After stalled negotiations led to the possibility of a University of Chicago Police Department (UCPD) strike, UCPD officers and the University reached a deal last Friday on a new collective bargaining agreement. The new contract will run through January 2016, but has a clause reopening salary negotiations in October 2014.
In mid-March, almost two months after the previous contract expired on January 30, the UCPD officers’ union, the Police Benevolent & Protective Association of Illinois Unit 185, and the University were stuck at an impasse, and talks risked breaking down. Robert Kuzas, one of the union’s lead lawyers in the negotiations, said the union was seriously considering launching a strike.
The sticking point was wages. The negotiators had agreed upon most other issues, but the two sides disagreed on salary increase, despite having gone through mediation.

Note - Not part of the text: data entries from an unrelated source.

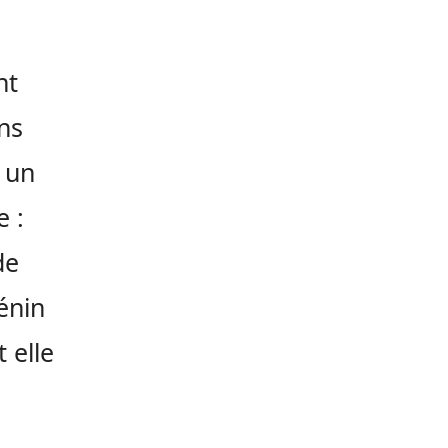
nt
ns
a un
e :
de
Bénin
 elle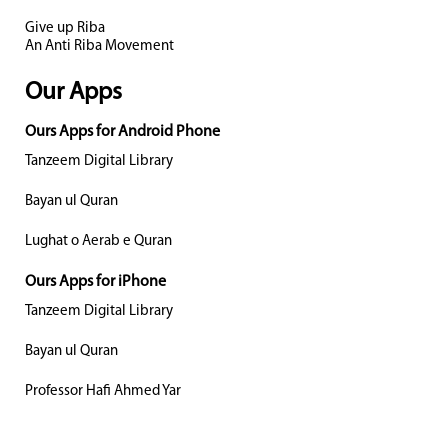
Give up Riba
An Anti Riba Movement
Our Apps
Ours Apps for Android Phone
Tanzeem Digital Library
Bayan ul Quran
Lughat o Aerab e Quran
Ours Apps for iPhone
Tanzeem Digital Library
Bayan ul Quran
Professor Hafi Ahmed Yar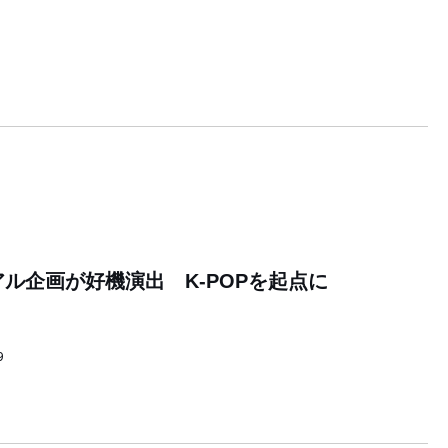
9
アル企画が好機演出 K-POPを起点に
9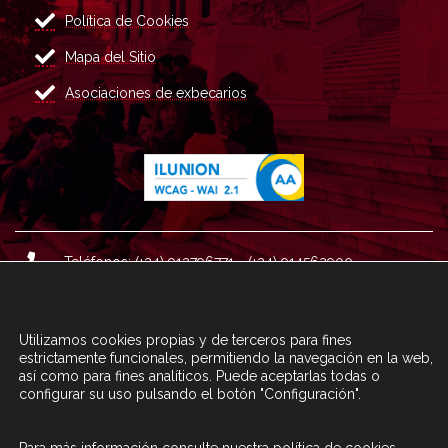
Política de Cookies
Mapa del Sitio
Asociaciones de exbecarios
Teléfonos: (+34) 913796771 - (+34) 914562900
Dirección: Plaza del Marqués de Salamanca nº 8, 4ª plan
ta, 28006 Madrid.
Utilizamos cookies propias y de terceros para fines
Correo : informacion@fundacioncarolina.es
estrictamente funcionales, permitiendo la navegación en la web,
así como para fines analíticos. Puede aceptarlas todas o
configurar su uso pulsando el botón "Configuración".
A TRAVÉS DEL FORMULARIO
CONTACTA CON FC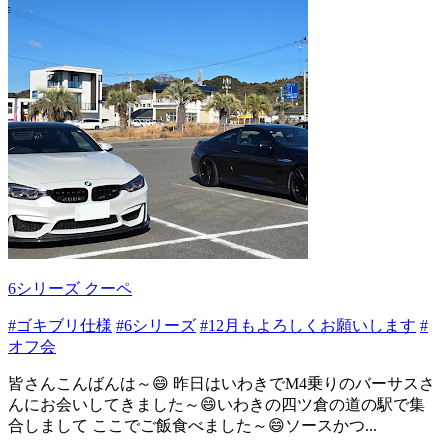
6シリーズ クーペ
#ゴキブリ仕様
#6シリーズ
#12月もよろしくお願いします
#
オフ会
皆さんこんばんは～😄 昨日はいわきでM4乗りのバーサスさ
んにお会いしてきました～😄いわきの四ツ倉の道の駅で集
合しまして ここでご飯食べました～😄ソースかつ...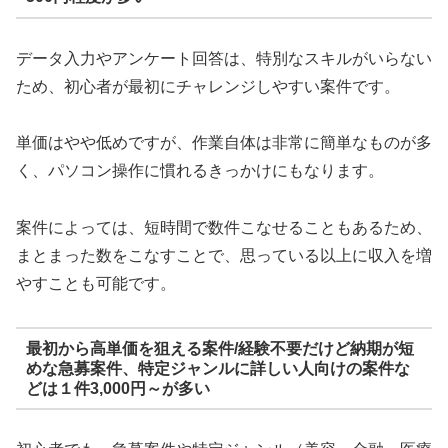
データ入力やアンケート回答は、特別なスキルがいらない
ため、初心者が最初にチャレンジしやすい案件です。
単価はやや低めですが、作業自体は非常に簡単なものが多
く、パソコン操作に慣れるきっかけにもなります。
案件によっては、短時間で数件こなせることもあるため、
まとまった数をこなすことで、思っている以上に収入を増
やすことも可能です。
最初から高単価を狙える案件/経験不要だけど納期が短
めな急募案件、特定ジャンルに詳しい人向けの案件な
どは１件3,000円～が多い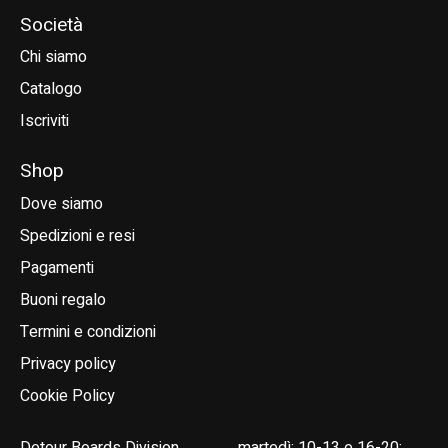
Società
Chi siamo
Catalogo
Iscriviti
Shop
Dove siamo
Spedizioni e resi
Pagamenti
Buoni regalo
Termini e condizioni
Privacy policy
Cookie Policy
Detour Boards Division
martedì: 10-13 e 16-20;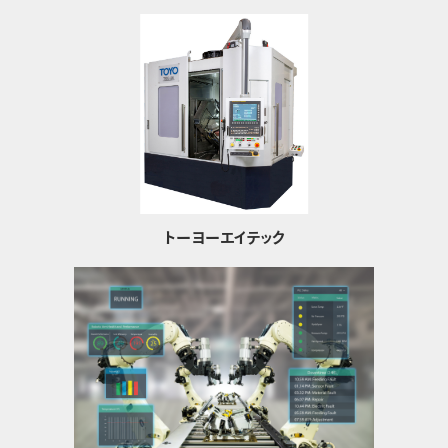
トーヨーエイテック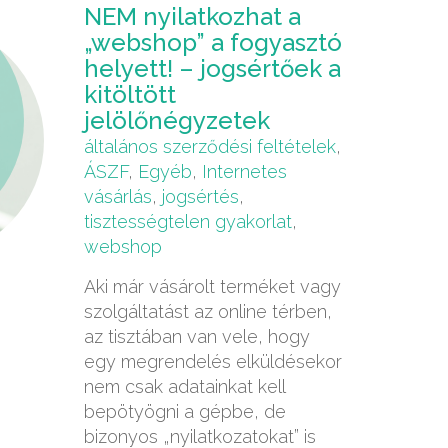
NEM nyilatkozhat a
„webshop” a fogyasztó
helyett! – jogsértőek a
kitöltött
jelölőnégyzetek
általános szerződési feltételek
,
ÁSZF
,
Egyéb
,
Internetes
vásárlás
,
jogsértés
,
tisztességtelen gyakorlat
,
webshop
Aki már vásárolt terméket vagy
szolgáltatást az online térben,
az tisztában van vele, hogy
egy megrendelés elküldésekor
nem csak adatainkat kell
bepötyögni a gépbe, de
bizonyos „nyilatkozatokat” is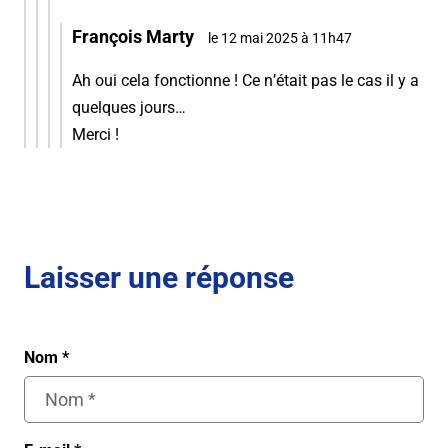
François Marty
le 12 mai 2025 à 11h47
Ah oui cela fonctionne ! Ce n’était pas le cas il y a
quelques jours…
Merci !
Laisser une réponse
Nom
*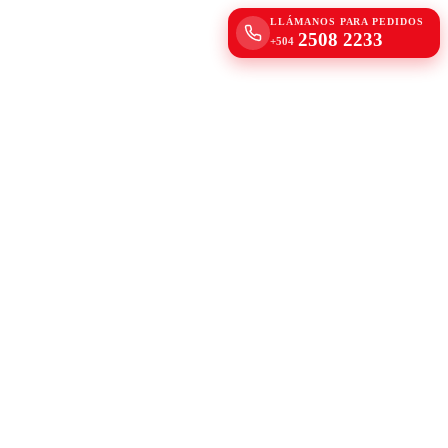
LLÁMANOS PARA PEDIDOS
2508 2233
+504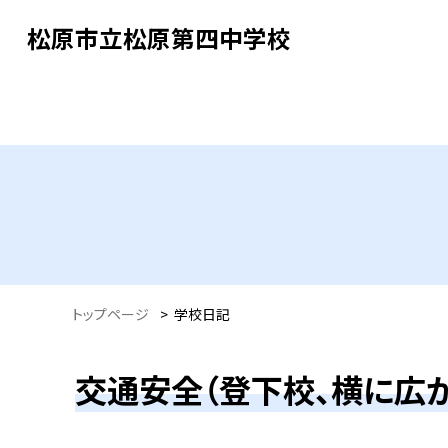
松原市立松原第四中学校
トップページ
>
学校日記
交通安全（登下校、横に広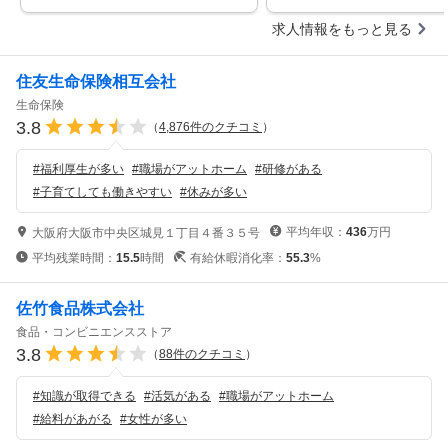
求人情報をもっと見る
住友生命保険相互会社
生命保険
3.8
（
4,876
件のクチコミ
）
#
福利厚生が多い
#
職場がアットホーム
#
研修がある
#
子育てしても働きやすい
#
休みが多い
平均年収：
436
万円
大阪府大阪市中央区城見１丁目４番３５号
平均残業時間：
15.5
時間
有給休暇消化率：
55.3
%
佐竹食品株式会社
食品・コンビニエンスストア
3.8
（
88
件のクチコミ
）
#
知識が取得できる
#
活気がある
#
職場がアットホーム
#
給料があがる
#
女性が多い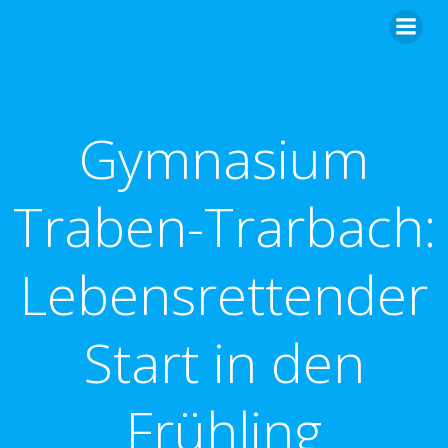
Zum
Inhalt
springen
Gymnasium
Traben-Trarbach:
Lebensrettender
Start in den
Frühling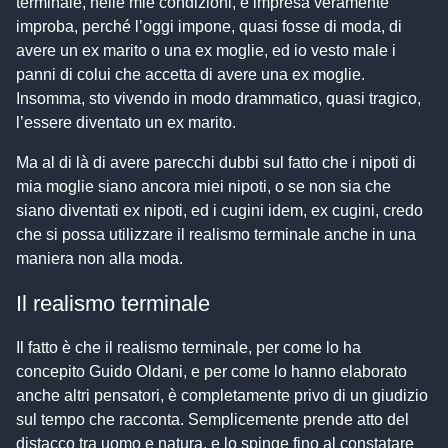
terminale, nelle mie condizioni, è impresa veramente
improba, perché l’oggi impone, quasi fosse di moda, di
avere un ex marito o una ex moglie, ed io vesto male i
panni di colui che accetta di avere una ex moglie.
Insomma, sto vivendo in modo drammatico, quasi tragico,
l’essere diventato un ex marito.
Ma al di là di avere parecchi dubbi sul fatto che i nipoti di
mia moglie siano ancora miei nipoti, o se non sia che
siano diventati ex nipoti, ed i cugini idem, ex cugini, credo
che si possa utilizzare il realismo terminale anche in una
maniera non alla moda.
Il realismo terminale
Il fatto è che il realismo terminale, per come lo ha
concepito Guido Oldani, e per come lo hanno elaborato
anche altri pensatori, è completamente privo di un giudizio
sul tempo che racconta. Semplicemente prende atto del
distacco tra uomo e natura, e lo spinge fino al constatare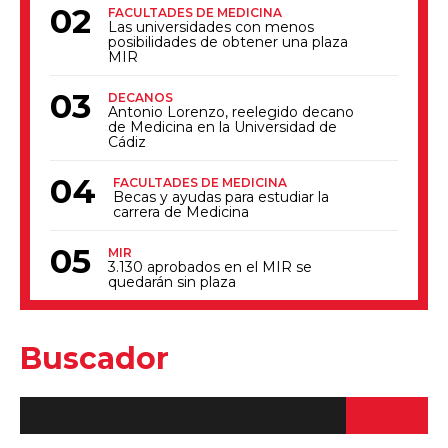
FACULTADES DE MEDICINA
Las universidades con menos
posibilidades de obtener una plaza
MIR
DECANOS
Antonio Lorenzo, reelegido decano
de Medicina en la Universidad de
Cádiz
FACULTADES DE MEDICINA
Becas y ayudas para estudiar la
carrera de Medicina
MIR
3.130 aprobados en el MIR se
quedarán sin plaza
Buscador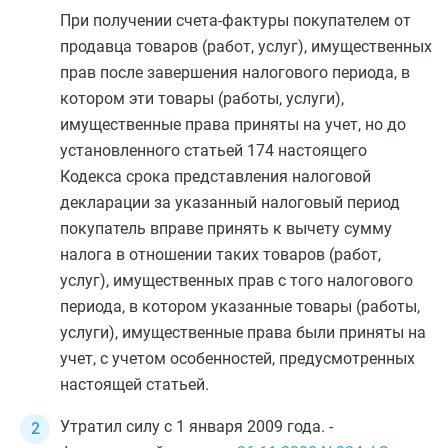
При получении счета-фактуры покупателем от
продавца товаров (работ, услуг), имущественных
прав после завершения
налогового периода
, в
котором эти товары (работы, услуги),
имущественные права приняты на учет, но до
установленного
статьей 174
настоящего
Кодекса срока представления налоговой
декларации за указанный налоговый период
покупатель вправе принять к вычету сумму
налога в отношении таких товаров (работ,
услуг), имущественных прав с того налогового
периода, в котором указанные товары (работы,
услуги), имущественные права были приняты на
учет, с учетом особенностей, предусмотренных
настоящей статьей.
Утратил силу с 1 января 2009 года. -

Up to that point, the UCPD’s Chief of Police Marlon Lynch had minimal involvement, according to Kuzas, who said that Lynch didn’t attend any of the negotiations prior to March 4. Lynch became more involved with negotiations when discussions stalled, and shortly after the University put forth a new offer to the union.
“What we agreed to do was that while our current offer did not go up, we agreed to take a look at the salaries of all of our officers compared to various other organizations, communities, or municipalities that might have officers and other universities; and compare wages, benefits, retirement, ancillary practices; and go back to the bargaining table and negotiate that in two years,” the University’s chief negotiator Gayle Saxton said.
The new negotiations over salary will start in October 2014.
This offer was not universally popular among union members. When put to a vote of all union officers on March 15, it passed by one vote. Both sides officially signed the agreement on March 29.
The final contract gives UCPD officers a two-percent salary increase immediately and another two-percent increase in February 2014. It also adjusts seniority-based wage increases on raises to occur every three years instead of every five years, makes it easier to use vacation time, and institutes more “equitable” overtime scheduling, according to Saxton.